***** Source records *****

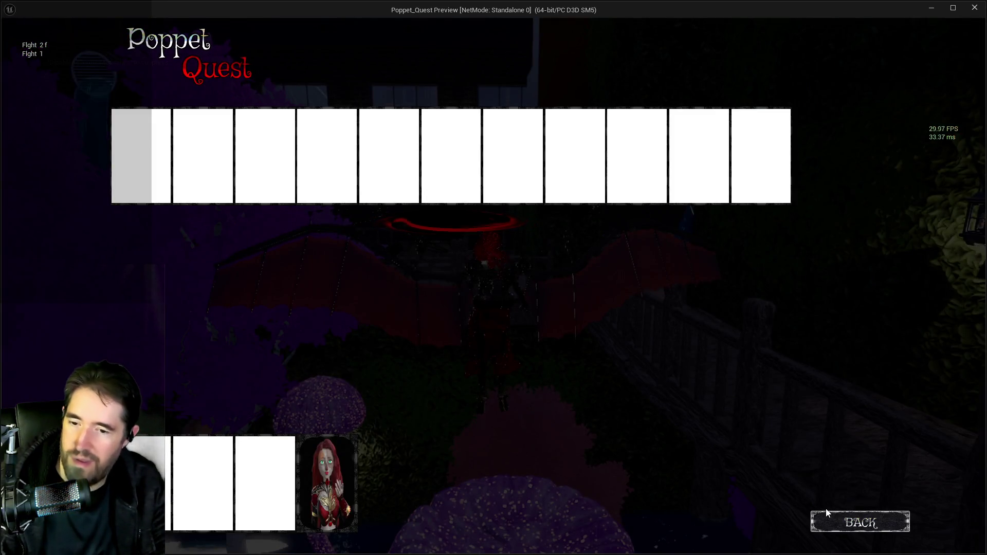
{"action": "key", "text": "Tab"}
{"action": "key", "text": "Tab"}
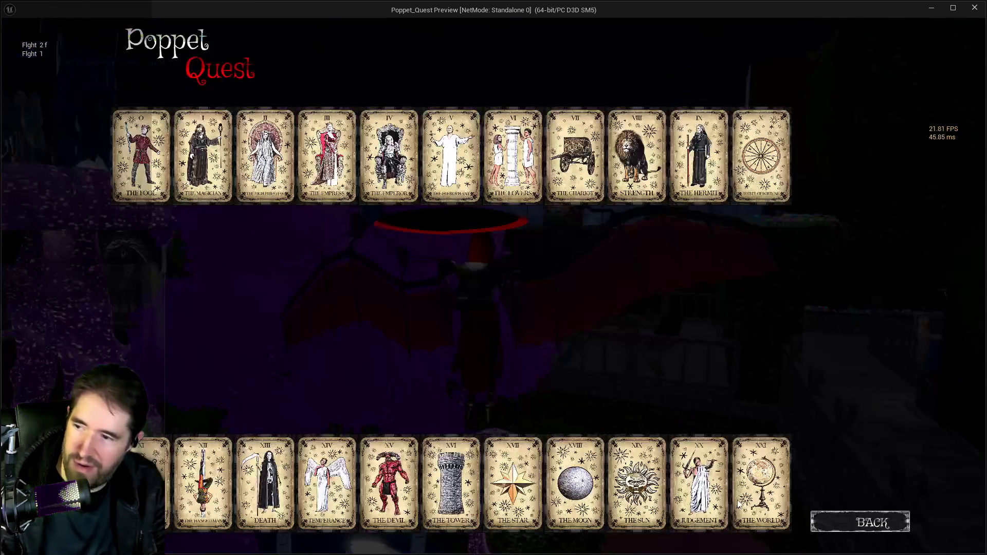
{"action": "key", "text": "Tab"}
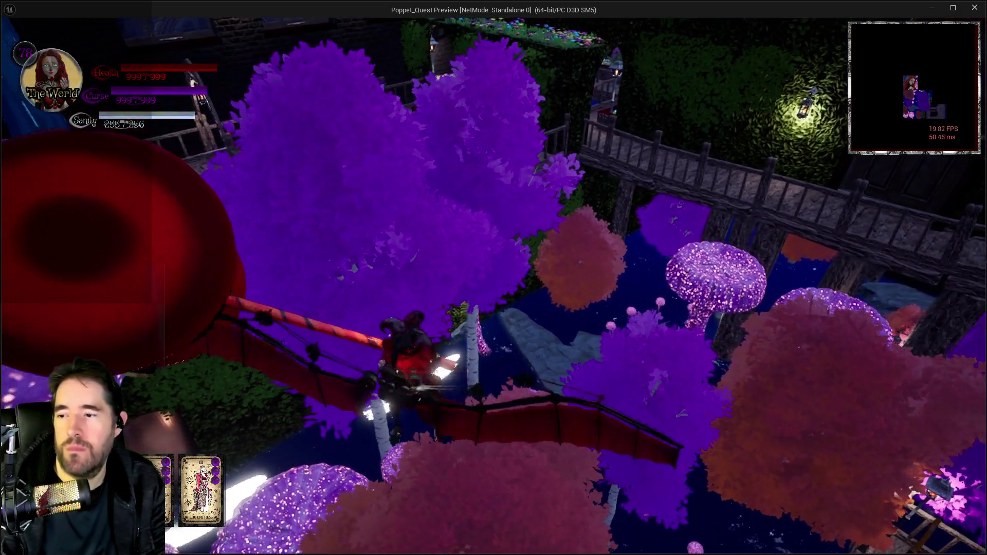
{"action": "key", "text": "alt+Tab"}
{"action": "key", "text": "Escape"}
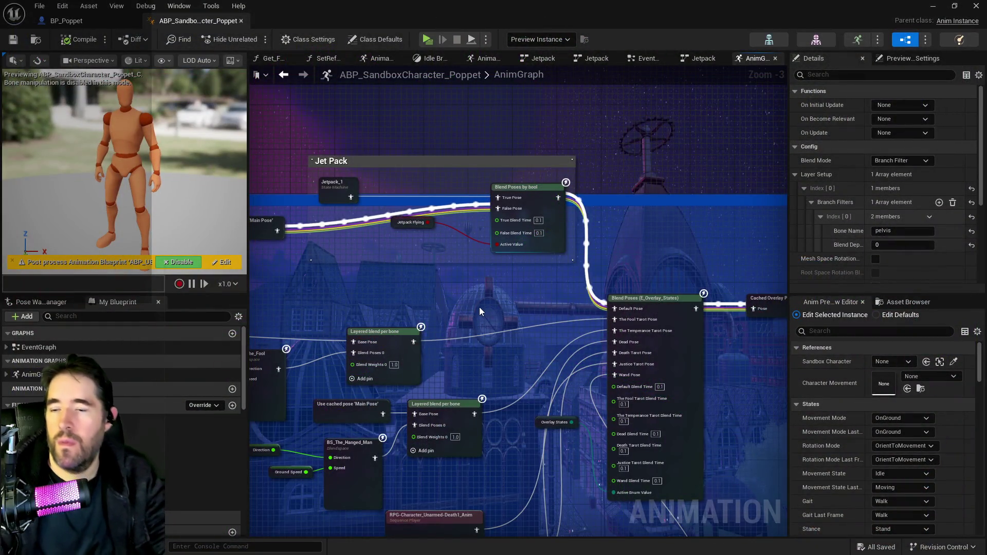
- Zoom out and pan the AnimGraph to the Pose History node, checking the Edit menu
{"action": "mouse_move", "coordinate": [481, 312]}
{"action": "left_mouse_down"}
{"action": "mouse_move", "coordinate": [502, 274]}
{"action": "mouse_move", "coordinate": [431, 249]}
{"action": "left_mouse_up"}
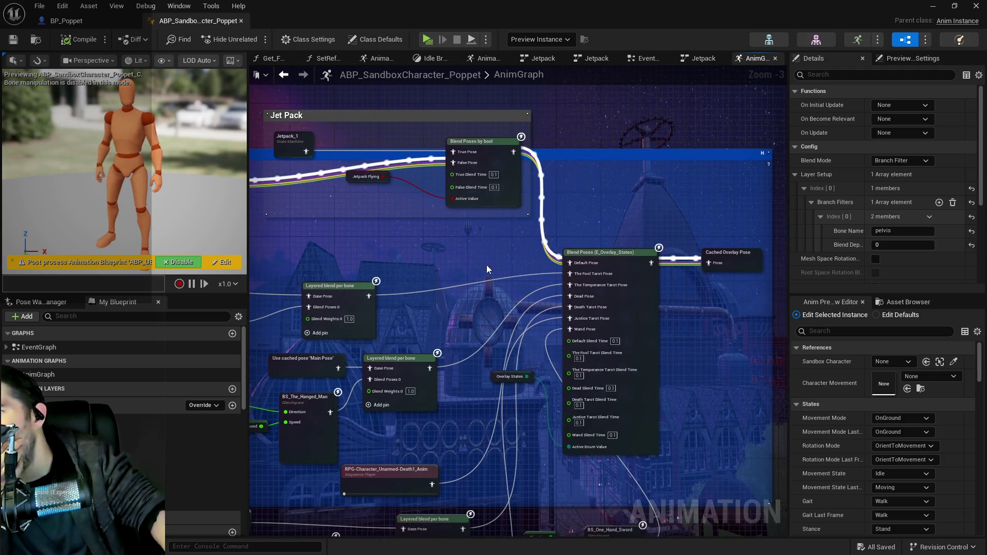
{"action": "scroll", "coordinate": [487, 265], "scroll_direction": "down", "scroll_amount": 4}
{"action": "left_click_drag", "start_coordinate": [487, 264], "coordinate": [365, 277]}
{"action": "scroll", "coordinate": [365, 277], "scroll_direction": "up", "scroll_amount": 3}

*****

**Task details**
Except for the pictures, write the data out exactly.

**Response**
{"action": "key", "text": "Tab"}
{"action": "key", "text": "Tab"}
{"action": "key", "text": "Tab"}
{"action": "key", "text": "alt+Tab"}
{"action": "key", "text": "Escape"}
- Zoom out and pan the AnimGraph to the Pose History node, checking the Edit menu
{"action": "mouse_move", "coordinate": [481, 312]}
{"action": "left_mouse_down"}
{"action": "mouse_move", "coordinate": [502, 274]}
{"action": "mouse_move", "coordinate": [431, 249]}
{"action": "left_mouse_up"}
{"action": "scroll", "coordinate": [487, 265], "scroll_direction": "down", "scroll_amount": 4}
{"action": "left_click_drag", "start_coordinate": [487, 264], "coordinate": [365, 277]}
{"action": "scroll", "coordinate": [365, 277], "scroll_direction": "up", "scroll_amount": 3}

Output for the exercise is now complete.